Sammlung der Entscheidungen des Schweizerischen Bundesgerichts
Collection des arrêts du Tribunal fédéral suisse
Raccolta delle decisioni del Tribunale federale svizzero

BGE 103 IB 197



103 Ib 197

33. Auszug aus dem Urteil vom 30. September 1977 i.S. X. gegen Kantonale
Rekurskommission Bern Regeste

    Wehrsteuer; Abgrenzung zwischen abziehbaren Gebäudeunterhaltskosten
gemäss Art. 22 Abs. 1 lit. e WStB und nicht abziehbaren Aufwendungen im
Sinne von Art. 23 WStB.

    1. Behandlung von Kosten der Instandstellung eines Gebäudes kurz nach
dessen Erwerb als nicht abziehbare Aufwendungen im Sinne von Art. 23 WStB
(E. 2; Bestätigung der Rechtsprechung).

    2. Anwendung dieses Grundsatzes auf Aufwendungen zur Behebung von
Mängeln, die erst nach Erwerb eines Gebäudes entdeckt wurden (E. 3).

    3. Berufung auf die im Vertrauen auf die Abzugsmöglichkeit der
Unterhaltskosten getroffenen Dispositionen. Grundsatz von Treu und Glauben
(E. 4).

※

→ **Deine Aufgaben**:
- 1) Von welchem Datum ist das Urteil, aus dem der Auszug im Bundesgerichtsentscheid stammt?
- 2) Schreibe aus dem Bundesgerichtsentscheid die Stelle wörtlich ab, die mit den Worten "33. Auszug aus" anfängt und mit "Art. 23 WStB." aufhört.

→ **Bereitgestellte Daten**:

※

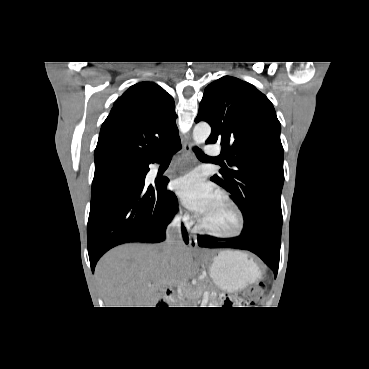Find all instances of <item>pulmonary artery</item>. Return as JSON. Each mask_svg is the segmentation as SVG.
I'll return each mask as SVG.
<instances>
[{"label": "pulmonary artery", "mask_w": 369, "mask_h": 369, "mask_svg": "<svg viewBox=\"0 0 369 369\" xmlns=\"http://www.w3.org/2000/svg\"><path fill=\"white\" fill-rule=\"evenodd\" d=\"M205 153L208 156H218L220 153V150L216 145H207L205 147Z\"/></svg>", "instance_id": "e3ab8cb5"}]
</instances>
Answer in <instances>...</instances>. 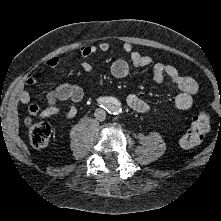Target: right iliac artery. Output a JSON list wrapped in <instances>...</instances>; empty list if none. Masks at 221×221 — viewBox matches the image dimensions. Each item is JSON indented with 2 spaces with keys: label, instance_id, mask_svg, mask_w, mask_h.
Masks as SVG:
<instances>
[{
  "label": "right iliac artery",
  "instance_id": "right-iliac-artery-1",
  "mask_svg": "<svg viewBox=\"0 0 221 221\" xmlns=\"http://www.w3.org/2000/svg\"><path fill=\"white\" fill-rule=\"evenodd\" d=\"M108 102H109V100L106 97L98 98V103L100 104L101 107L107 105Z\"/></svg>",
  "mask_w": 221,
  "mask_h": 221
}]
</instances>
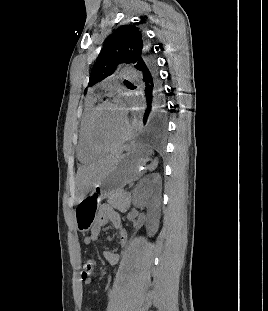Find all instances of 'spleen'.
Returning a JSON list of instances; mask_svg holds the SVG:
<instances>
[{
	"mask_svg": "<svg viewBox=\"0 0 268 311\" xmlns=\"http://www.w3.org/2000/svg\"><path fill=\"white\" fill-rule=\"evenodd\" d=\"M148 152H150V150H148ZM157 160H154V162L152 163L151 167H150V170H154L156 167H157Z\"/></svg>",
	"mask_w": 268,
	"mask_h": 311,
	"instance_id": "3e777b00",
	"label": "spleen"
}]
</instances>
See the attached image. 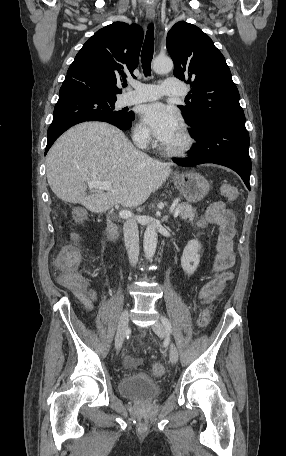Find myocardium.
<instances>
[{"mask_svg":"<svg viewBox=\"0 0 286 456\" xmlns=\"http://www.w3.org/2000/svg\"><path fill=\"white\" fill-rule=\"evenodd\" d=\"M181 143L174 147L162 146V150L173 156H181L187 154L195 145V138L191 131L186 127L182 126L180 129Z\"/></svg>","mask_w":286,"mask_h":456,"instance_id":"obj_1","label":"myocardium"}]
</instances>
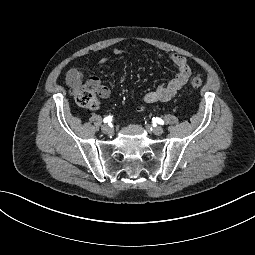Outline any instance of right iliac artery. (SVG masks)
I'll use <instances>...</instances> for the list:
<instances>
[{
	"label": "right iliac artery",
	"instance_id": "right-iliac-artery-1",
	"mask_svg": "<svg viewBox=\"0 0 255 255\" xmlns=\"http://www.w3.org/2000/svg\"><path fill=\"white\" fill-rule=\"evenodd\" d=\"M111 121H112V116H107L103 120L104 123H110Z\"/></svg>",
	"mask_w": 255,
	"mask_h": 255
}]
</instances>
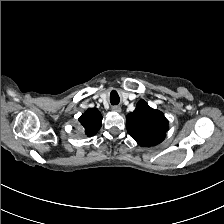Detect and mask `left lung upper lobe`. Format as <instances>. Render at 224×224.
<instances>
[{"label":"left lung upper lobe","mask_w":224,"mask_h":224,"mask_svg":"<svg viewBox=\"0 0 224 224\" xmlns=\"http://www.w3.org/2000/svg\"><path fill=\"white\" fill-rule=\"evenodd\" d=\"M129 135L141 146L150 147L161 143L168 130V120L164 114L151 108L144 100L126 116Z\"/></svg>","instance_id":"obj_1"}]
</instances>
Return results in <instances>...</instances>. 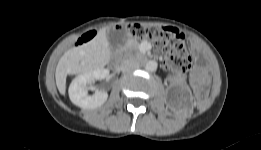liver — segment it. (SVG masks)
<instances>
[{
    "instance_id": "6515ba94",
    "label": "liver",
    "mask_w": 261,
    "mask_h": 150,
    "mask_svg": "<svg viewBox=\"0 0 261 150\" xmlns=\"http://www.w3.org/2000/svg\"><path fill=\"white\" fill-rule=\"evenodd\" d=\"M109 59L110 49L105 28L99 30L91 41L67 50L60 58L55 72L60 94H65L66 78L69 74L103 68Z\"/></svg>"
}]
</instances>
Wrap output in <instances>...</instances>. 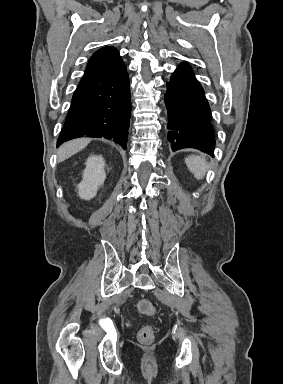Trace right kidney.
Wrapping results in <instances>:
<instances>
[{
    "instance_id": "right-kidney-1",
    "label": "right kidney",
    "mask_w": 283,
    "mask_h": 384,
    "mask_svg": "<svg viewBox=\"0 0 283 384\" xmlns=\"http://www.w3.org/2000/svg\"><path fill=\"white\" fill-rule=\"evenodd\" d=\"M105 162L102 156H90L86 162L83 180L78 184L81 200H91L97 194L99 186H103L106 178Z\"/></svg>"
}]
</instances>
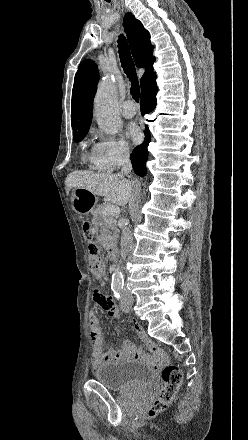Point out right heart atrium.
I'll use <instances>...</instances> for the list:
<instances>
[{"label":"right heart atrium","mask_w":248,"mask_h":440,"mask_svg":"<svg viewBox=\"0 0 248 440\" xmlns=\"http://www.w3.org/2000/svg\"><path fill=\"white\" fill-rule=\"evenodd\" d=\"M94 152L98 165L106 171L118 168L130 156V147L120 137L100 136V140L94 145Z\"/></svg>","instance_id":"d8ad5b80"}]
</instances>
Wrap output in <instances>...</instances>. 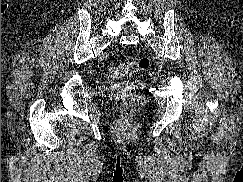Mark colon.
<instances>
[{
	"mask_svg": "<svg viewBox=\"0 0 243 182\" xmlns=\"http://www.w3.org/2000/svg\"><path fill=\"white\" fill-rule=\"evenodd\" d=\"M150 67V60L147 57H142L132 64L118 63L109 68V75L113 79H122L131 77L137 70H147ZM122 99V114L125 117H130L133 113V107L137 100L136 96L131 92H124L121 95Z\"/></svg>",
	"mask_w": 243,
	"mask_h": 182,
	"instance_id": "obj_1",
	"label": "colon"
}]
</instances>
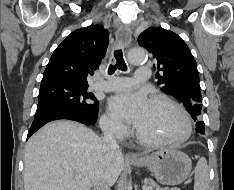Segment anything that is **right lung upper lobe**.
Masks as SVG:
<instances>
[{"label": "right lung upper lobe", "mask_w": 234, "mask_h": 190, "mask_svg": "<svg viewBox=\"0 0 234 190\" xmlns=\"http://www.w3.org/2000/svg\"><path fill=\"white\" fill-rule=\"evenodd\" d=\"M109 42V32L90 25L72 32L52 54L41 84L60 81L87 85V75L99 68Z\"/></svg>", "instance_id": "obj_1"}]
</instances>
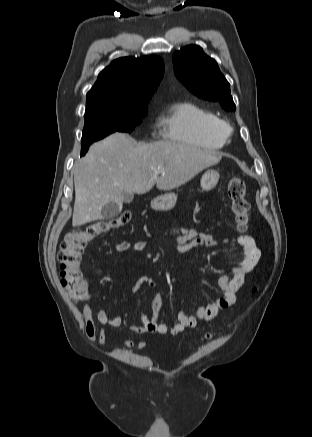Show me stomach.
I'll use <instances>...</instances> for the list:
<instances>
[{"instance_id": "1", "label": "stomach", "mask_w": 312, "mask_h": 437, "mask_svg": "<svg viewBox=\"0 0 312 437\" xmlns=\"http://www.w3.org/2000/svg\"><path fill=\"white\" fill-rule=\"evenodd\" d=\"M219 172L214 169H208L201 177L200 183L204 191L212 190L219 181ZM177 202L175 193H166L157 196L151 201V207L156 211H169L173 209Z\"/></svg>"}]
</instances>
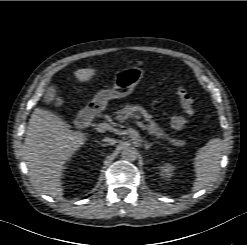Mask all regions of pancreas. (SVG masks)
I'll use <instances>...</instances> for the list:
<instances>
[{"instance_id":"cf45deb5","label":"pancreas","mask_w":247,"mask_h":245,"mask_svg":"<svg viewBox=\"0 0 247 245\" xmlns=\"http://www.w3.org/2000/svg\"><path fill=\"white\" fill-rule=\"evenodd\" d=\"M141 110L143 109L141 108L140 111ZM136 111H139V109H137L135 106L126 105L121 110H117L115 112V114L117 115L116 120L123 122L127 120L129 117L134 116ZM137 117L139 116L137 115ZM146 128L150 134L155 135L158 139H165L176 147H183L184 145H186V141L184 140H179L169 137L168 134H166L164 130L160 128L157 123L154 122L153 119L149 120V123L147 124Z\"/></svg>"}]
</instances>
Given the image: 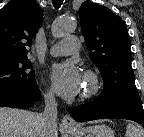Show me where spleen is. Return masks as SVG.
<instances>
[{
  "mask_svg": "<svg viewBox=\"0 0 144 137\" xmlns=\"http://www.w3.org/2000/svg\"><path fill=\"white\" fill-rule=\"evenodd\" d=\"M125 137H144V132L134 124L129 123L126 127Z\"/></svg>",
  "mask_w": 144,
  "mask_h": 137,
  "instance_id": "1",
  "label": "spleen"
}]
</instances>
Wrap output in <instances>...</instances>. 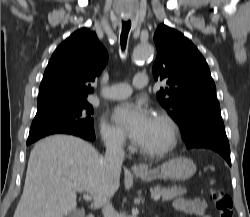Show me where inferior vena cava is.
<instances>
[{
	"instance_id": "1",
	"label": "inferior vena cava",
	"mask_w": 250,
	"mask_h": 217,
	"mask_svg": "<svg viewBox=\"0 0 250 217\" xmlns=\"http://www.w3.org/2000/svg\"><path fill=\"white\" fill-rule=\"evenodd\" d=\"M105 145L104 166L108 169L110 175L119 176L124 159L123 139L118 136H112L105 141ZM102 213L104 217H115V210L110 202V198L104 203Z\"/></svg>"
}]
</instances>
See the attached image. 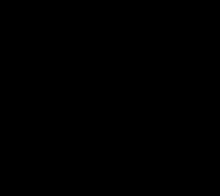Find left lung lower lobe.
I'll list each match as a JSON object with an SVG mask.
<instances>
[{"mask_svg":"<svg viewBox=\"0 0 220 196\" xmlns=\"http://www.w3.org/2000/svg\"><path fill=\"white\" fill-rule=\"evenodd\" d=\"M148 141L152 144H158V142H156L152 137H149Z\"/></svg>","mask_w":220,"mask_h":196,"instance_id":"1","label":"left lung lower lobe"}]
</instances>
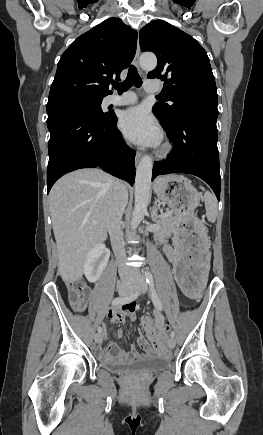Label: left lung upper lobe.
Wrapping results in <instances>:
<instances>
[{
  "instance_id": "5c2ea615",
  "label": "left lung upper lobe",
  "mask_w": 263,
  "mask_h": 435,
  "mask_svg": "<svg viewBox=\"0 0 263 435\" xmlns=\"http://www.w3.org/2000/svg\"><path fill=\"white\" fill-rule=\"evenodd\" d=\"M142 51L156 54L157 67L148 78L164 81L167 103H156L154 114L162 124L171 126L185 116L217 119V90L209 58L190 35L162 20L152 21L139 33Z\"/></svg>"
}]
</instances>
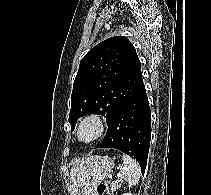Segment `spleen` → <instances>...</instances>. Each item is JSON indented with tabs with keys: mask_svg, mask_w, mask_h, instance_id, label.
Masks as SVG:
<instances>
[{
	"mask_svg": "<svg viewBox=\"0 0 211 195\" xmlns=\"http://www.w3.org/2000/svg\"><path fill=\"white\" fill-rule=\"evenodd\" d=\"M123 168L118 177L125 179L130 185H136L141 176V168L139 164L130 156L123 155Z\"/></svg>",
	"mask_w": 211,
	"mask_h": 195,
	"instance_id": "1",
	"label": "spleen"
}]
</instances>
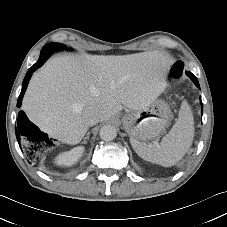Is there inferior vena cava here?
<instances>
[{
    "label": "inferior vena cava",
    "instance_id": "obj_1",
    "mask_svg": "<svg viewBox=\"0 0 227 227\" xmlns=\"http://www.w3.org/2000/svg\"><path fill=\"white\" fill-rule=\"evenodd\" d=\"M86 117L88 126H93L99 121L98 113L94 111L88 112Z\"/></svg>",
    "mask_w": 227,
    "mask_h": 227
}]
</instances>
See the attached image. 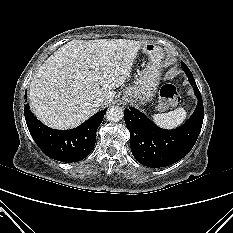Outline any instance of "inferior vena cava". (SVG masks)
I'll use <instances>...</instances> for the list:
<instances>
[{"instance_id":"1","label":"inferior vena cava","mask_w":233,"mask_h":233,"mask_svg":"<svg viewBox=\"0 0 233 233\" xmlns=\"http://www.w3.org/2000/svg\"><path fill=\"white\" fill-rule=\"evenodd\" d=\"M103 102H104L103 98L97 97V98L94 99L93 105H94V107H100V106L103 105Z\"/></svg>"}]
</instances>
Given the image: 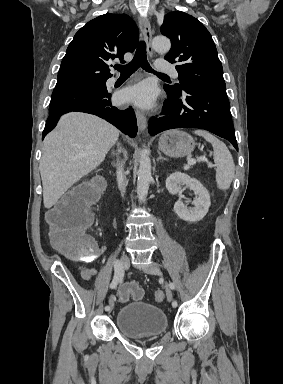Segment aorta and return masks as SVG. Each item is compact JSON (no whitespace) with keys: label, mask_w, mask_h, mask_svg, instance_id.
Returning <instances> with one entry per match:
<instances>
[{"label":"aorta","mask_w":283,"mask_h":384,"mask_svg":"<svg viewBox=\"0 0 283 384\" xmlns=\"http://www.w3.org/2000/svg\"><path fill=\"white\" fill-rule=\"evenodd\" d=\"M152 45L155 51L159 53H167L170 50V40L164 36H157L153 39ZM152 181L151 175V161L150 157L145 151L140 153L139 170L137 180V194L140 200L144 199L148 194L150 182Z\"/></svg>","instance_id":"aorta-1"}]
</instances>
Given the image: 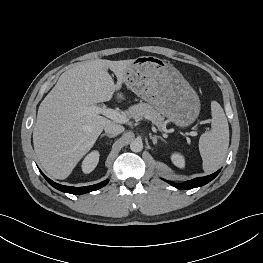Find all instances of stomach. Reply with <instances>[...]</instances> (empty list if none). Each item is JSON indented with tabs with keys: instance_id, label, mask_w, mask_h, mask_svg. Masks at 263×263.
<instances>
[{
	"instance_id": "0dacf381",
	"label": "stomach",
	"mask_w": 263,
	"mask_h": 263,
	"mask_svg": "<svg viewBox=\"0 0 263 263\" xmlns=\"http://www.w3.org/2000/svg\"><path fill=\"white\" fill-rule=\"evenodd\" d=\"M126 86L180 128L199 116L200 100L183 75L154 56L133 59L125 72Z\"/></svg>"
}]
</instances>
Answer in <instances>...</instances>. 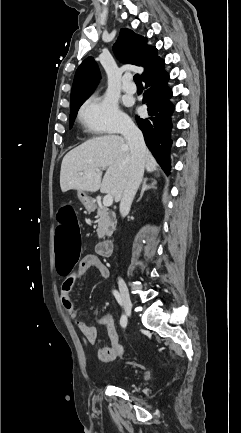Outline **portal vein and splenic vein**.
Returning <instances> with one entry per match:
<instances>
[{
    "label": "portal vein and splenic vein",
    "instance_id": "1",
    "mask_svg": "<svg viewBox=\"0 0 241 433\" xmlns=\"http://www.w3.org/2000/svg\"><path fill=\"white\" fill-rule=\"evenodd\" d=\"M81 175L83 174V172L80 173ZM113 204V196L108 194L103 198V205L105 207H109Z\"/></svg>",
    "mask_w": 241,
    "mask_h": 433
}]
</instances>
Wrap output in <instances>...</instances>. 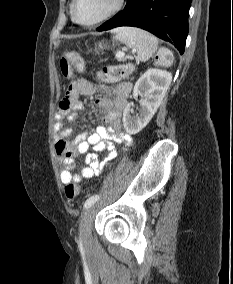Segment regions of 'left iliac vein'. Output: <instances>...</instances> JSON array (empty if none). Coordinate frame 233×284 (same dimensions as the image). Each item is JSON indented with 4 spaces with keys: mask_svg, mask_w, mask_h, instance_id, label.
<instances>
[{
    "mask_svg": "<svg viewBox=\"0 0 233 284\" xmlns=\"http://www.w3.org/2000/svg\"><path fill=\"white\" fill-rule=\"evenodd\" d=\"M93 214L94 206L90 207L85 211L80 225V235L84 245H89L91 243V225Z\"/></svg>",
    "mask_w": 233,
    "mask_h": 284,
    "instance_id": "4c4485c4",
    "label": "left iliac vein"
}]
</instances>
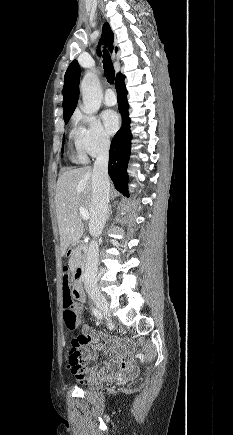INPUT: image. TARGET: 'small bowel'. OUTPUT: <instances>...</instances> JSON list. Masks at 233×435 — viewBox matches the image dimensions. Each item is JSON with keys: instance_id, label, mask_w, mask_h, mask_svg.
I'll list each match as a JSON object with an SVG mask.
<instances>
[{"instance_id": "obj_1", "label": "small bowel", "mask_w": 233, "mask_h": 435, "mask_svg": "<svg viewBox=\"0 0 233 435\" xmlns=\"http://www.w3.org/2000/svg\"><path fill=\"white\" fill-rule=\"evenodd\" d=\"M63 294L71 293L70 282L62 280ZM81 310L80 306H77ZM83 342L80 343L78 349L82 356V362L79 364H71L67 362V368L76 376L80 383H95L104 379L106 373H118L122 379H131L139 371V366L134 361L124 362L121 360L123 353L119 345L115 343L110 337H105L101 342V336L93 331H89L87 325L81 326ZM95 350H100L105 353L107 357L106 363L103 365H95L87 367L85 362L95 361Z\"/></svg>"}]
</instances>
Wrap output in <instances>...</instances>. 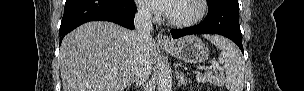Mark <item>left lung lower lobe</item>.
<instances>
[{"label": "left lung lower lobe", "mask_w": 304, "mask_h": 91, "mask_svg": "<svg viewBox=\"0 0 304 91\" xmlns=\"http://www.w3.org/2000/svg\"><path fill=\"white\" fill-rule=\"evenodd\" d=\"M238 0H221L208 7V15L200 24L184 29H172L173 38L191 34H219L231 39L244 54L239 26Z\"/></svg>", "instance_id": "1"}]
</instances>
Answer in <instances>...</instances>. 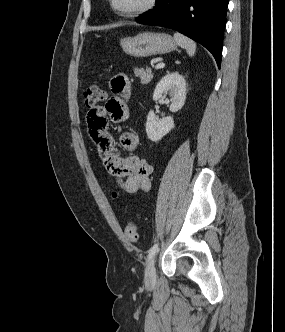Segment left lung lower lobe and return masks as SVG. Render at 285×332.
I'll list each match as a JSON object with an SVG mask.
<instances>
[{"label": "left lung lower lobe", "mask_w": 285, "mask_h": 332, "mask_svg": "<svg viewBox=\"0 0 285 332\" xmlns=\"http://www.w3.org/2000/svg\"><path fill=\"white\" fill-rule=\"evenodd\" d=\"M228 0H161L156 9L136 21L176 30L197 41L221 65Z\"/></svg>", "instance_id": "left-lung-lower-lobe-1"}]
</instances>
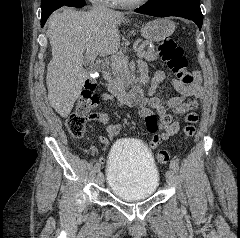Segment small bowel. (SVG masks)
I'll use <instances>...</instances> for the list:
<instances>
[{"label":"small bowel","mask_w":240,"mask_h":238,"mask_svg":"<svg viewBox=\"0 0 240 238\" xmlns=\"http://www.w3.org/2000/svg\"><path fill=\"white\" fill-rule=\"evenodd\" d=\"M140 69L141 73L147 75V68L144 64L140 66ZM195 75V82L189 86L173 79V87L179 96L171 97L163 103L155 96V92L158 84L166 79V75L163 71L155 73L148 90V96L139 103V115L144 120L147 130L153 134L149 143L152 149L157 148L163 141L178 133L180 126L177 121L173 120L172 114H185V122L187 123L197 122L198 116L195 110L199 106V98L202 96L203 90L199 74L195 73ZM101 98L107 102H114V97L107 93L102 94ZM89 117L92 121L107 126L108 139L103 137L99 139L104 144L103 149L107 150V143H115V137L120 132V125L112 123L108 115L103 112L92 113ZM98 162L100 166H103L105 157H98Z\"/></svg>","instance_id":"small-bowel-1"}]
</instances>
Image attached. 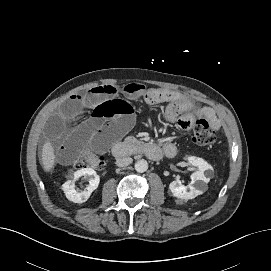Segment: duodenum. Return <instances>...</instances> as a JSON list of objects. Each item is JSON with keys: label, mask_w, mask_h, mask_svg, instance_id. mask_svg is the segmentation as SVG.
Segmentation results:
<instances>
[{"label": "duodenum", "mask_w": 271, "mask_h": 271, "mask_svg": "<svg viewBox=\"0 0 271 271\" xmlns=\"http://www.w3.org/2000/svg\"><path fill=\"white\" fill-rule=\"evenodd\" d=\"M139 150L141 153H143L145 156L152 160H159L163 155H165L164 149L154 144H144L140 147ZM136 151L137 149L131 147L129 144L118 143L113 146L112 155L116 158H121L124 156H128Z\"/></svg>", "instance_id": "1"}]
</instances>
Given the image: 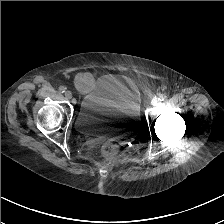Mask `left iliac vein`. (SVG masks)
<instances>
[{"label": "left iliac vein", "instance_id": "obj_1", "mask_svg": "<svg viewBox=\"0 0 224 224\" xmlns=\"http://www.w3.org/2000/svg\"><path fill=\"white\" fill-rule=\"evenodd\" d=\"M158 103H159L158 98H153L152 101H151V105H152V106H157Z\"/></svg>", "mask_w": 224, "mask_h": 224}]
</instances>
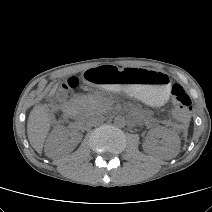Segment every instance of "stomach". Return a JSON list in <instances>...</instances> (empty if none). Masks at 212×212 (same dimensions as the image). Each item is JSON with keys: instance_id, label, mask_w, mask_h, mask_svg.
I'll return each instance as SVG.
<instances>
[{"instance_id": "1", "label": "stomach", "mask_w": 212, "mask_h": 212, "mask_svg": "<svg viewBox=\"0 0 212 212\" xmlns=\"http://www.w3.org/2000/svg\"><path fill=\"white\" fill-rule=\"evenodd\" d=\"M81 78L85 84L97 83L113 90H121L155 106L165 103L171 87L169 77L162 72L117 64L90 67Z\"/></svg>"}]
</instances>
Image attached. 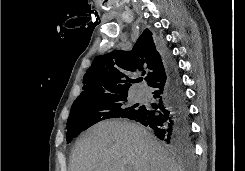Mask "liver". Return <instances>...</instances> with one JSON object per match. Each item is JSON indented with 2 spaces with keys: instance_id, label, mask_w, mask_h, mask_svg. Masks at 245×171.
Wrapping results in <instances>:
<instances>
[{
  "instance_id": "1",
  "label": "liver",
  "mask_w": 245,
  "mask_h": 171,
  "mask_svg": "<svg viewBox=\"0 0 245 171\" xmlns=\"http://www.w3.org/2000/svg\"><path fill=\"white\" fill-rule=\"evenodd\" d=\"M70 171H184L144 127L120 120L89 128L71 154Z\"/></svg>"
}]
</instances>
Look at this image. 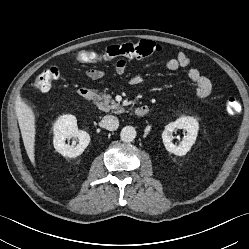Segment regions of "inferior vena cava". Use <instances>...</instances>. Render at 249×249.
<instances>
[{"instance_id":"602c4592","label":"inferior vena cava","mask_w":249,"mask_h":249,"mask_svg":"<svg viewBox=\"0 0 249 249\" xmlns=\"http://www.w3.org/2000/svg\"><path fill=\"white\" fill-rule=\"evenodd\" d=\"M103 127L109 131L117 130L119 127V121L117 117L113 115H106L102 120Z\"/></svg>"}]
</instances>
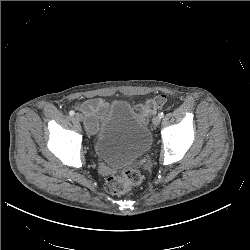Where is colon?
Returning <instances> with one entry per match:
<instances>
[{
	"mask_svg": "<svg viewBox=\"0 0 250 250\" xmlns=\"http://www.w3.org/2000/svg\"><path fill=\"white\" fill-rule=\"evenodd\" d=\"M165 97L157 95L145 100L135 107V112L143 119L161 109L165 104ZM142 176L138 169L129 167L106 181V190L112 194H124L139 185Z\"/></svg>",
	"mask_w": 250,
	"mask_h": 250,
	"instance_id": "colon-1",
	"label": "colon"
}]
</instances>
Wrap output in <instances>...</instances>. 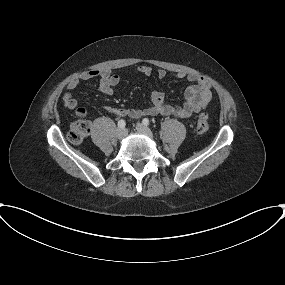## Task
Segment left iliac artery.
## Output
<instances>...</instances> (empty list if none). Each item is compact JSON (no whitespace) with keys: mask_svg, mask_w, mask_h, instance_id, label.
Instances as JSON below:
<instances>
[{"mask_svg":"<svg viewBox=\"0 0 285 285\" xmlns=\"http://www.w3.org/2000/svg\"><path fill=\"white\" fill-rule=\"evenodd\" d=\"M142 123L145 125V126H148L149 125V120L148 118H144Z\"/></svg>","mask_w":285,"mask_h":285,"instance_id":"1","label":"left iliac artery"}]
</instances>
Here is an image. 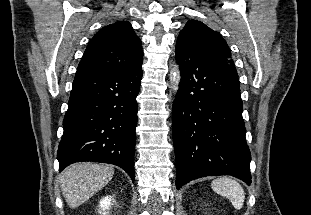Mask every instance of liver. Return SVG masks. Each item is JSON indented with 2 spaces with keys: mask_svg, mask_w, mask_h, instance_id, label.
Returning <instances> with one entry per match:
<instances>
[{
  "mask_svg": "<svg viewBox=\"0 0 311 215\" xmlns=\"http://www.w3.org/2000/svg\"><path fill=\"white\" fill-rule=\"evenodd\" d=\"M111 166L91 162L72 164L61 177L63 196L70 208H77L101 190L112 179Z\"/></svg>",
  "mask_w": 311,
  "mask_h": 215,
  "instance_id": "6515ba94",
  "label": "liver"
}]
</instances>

※

→ **Antworten der Reihe**:
- 1) Vom 30. September 1977.

- 2)
33. Auszug aus dem Urteil vom 30. September 1977 i.S. X. gegen Kantonale
Rekurskommission Bern Regeste

    Wehrsteuer; Abgrenzung zwischen abziehbaren Gebäudeunterhaltskosten
gemäss Art. 22 Abs. 1 lit. e WStB und nicht abziehbaren Aufwendungen im
Sinne von Art. 23 WStB.